Your task is to set down the line containing "left eye: (1323, 618)" and every later line of the entries, word for word, including the last.

Collection entries:
-----

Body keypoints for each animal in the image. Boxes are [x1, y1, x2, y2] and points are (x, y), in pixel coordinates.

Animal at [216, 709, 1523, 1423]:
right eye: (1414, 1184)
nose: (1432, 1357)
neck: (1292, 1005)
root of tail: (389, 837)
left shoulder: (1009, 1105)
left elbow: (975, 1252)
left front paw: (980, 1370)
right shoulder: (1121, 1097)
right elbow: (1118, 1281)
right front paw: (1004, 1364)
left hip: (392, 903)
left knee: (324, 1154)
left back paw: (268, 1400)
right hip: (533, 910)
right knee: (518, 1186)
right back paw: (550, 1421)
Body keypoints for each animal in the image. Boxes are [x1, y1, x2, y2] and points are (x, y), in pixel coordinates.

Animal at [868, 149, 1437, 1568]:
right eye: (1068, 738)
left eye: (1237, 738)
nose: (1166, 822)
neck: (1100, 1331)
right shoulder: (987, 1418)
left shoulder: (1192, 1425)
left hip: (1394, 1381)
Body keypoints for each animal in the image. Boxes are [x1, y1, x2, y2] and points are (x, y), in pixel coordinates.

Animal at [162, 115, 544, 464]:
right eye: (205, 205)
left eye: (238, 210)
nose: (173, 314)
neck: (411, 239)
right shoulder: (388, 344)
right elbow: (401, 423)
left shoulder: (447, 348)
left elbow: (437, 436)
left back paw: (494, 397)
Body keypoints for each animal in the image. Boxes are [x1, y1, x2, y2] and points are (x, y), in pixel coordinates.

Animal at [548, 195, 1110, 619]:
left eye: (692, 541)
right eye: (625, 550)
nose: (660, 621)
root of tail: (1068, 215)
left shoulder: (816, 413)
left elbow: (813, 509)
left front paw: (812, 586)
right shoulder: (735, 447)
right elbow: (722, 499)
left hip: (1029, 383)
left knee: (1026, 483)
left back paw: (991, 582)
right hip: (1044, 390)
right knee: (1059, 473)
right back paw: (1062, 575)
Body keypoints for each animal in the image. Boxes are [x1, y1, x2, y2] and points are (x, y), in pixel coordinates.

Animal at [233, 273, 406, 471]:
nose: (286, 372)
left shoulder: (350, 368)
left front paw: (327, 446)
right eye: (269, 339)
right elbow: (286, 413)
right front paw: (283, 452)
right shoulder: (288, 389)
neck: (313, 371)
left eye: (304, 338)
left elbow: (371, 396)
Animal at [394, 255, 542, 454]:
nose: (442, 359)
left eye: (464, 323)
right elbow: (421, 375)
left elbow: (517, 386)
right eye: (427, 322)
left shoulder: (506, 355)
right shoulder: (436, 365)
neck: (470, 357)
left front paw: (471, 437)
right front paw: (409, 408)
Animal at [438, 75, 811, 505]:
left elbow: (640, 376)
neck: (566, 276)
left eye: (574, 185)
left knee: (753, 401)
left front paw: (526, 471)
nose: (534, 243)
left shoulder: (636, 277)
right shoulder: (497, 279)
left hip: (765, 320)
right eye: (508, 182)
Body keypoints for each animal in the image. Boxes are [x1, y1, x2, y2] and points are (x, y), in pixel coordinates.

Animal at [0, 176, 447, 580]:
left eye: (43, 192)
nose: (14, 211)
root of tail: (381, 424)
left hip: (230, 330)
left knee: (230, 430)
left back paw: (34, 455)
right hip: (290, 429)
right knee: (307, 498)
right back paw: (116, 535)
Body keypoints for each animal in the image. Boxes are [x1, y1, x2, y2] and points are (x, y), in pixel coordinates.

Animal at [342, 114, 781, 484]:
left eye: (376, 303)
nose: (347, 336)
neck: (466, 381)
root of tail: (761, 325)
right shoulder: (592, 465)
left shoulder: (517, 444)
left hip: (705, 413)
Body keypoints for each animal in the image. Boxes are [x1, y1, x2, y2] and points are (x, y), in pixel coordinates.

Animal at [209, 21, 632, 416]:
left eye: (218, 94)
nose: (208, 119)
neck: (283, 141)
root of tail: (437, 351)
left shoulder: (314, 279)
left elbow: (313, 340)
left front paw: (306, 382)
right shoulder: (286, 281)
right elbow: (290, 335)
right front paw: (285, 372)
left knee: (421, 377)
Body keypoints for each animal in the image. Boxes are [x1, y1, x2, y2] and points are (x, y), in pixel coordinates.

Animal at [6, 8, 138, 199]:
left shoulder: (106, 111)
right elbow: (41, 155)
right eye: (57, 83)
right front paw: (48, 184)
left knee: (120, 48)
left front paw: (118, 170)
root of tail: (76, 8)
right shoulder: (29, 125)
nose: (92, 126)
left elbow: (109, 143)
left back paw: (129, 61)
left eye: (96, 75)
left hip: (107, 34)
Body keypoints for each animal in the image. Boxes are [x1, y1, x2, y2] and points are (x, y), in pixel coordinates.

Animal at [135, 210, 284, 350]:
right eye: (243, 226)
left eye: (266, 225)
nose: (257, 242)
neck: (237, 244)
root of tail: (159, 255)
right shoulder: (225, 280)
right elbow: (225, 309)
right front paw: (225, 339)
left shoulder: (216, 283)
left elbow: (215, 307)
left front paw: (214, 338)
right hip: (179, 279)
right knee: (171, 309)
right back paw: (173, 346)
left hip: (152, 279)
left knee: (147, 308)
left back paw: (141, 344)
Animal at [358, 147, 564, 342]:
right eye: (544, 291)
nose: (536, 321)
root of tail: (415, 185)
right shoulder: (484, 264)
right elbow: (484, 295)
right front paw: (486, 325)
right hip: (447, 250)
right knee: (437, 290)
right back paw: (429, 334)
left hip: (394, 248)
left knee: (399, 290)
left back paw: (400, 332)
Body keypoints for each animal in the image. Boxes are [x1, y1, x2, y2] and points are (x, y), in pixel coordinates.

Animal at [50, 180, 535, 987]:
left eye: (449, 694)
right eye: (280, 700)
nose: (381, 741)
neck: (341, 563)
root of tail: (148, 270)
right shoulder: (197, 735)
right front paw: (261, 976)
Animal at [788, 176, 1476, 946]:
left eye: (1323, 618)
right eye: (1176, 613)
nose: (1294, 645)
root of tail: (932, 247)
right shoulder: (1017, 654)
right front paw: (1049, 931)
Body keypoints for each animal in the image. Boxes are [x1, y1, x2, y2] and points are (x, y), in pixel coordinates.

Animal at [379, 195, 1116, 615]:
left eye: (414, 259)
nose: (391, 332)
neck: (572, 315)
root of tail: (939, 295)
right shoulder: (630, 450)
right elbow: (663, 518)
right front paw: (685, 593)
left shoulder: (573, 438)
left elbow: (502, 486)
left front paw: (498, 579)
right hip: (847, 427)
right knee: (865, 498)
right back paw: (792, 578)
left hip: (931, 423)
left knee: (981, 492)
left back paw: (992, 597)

-----

• **Expected answer**:
left eye: (1323, 618)
right eye: (1176, 613)
nose: (1294, 645)
root of tail: (932, 247)
right shoulder: (1017, 654)
right front paw: (1049, 931)
Body keypoints for each animal in the image. Boxes are [x1, y1, x2, y2] and points are (x, y), in pixel coordinates.

Animal at [379, 195, 1116, 615]:
left eye: (414, 259)
nose: (391, 332)
neck: (572, 315)
root of tail: (939, 295)
right shoulder: (630, 450)
right elbow: (663, 518)
right front paw: (685, 593)
left shoulder: (573, 438)
left elbow: (502, 486)
left front paw: (498, 579)
right hip: (847, 427)
right knee: (865, 498)
right back paw: (792, 578)
left hip: (931, 423)
left knee: (981, 492)
left back paw: (992, 597)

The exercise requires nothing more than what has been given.